* Records to process

========

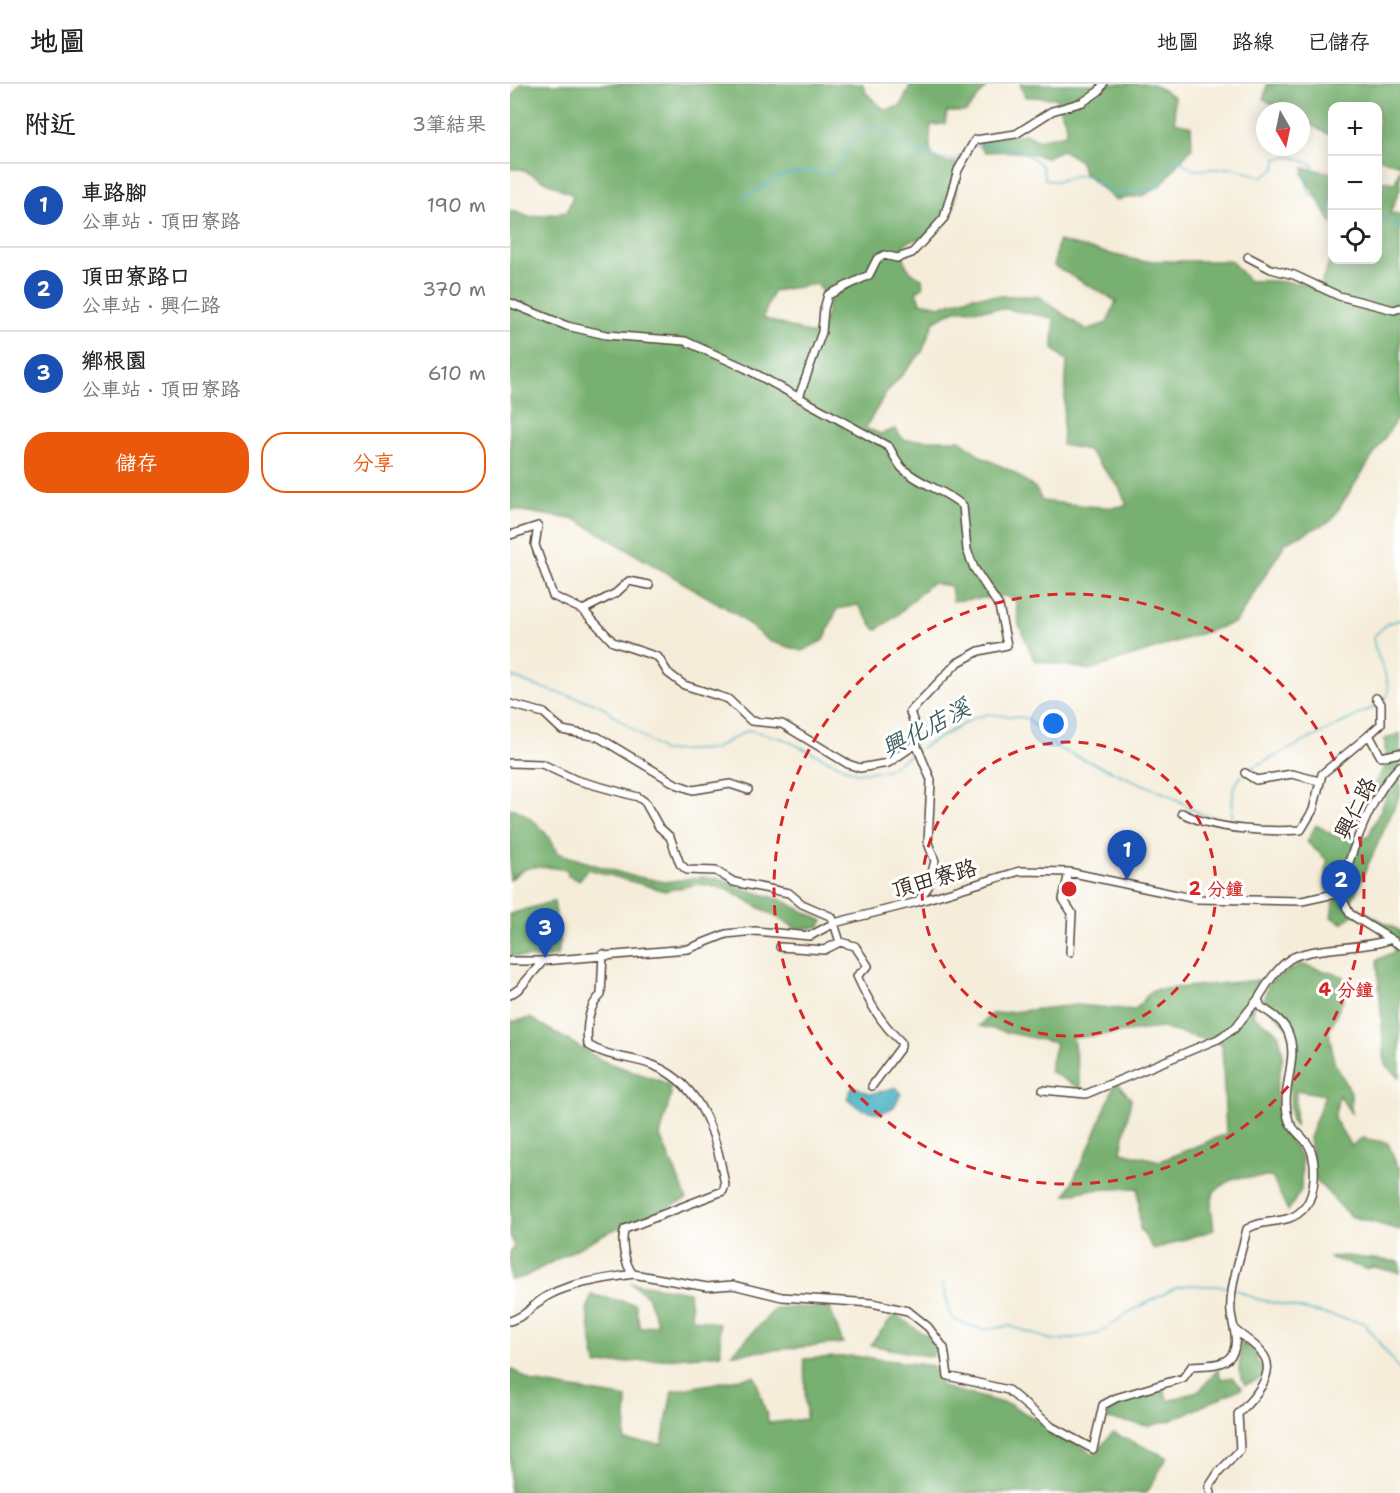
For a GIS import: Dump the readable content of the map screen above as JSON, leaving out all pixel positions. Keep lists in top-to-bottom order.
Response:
{
  "streets": {
    "street": ["興仁路", "頂田寮路"]
  },
  "crossings": [
    ["興仁路", "頂田寮路"]
  ],
  "water": ["興化店溪"],
  "north": "bottom",
  "page": {
    "header": "地圖",
    "nav": ["地圖", "路線", "已儲存"],
    "heading": ["附近", "3筆結果"],
    "map_buttons": ["+", "−"],
    "list": [
      {
        "mark": "1",
        "name": "車路腳",
        "note": "公車站 · 頂田寮路",
        "value": "190 m"
      },
      {
        "mark": "2",
        "name": "頂田寮路口",
        "note": "公車站 · 興仁路",
        "value": "370 m"
      },
      {
        "mark": "3",
        "name": "鄉根園",
        "note": "公車站 · 頂田寮路",
        "value": "610 m"
      }
    ],
    "buttons": ["儲存", "分享"],
    "pins": ["1", "2", "3"]
  },
  "rings": ["2 分鐘", "4 分鐘"]
}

========

* Assignment
Any images must be left out; transcribe the rest of the material exactly.

* Answer section
For a GIS import: Dump the readable content of the map screen above as JSON, leaving out all pixel positions. Keep lists in top-to-bottom order.
Response:
{
  "streets": {
    "street": ["興仁路", "頂田寮路"]
  },
  "crossings": [
    ["興仁路", "頂田寮路"]
  ],
  "water": ["興化店溪"],
  "north": "bottom",
  "page": {
    "header": "地圖",
    "nav": ["地圖", "路線", "已儲存"],
    "heading": ["附近", "3筆結果"],
    "map_buttons": ["+", "−"],
    "list": [
      {
        "mark": "1",
        "name": "車路腳",
        "note": "公車站 · 頂田寮路",
        "value": "190 m"
      },
      {
        "mark": "2",
        "name": "頂田寮路口",
        "note": "公車站 · 興仁路",
        "value": "370 m"
      },
      {
        "mark": "3",
        "name": "鄉根園",
        "note": "公車站 · 頂田寮路",
        "value": "610 m"
      }
    ],
    "buttons": ["儲存", "分享"],
    "pins": ["1", "2", "3"]
  },
  "rings": ["2 分鐘", "4 分鐘"]
}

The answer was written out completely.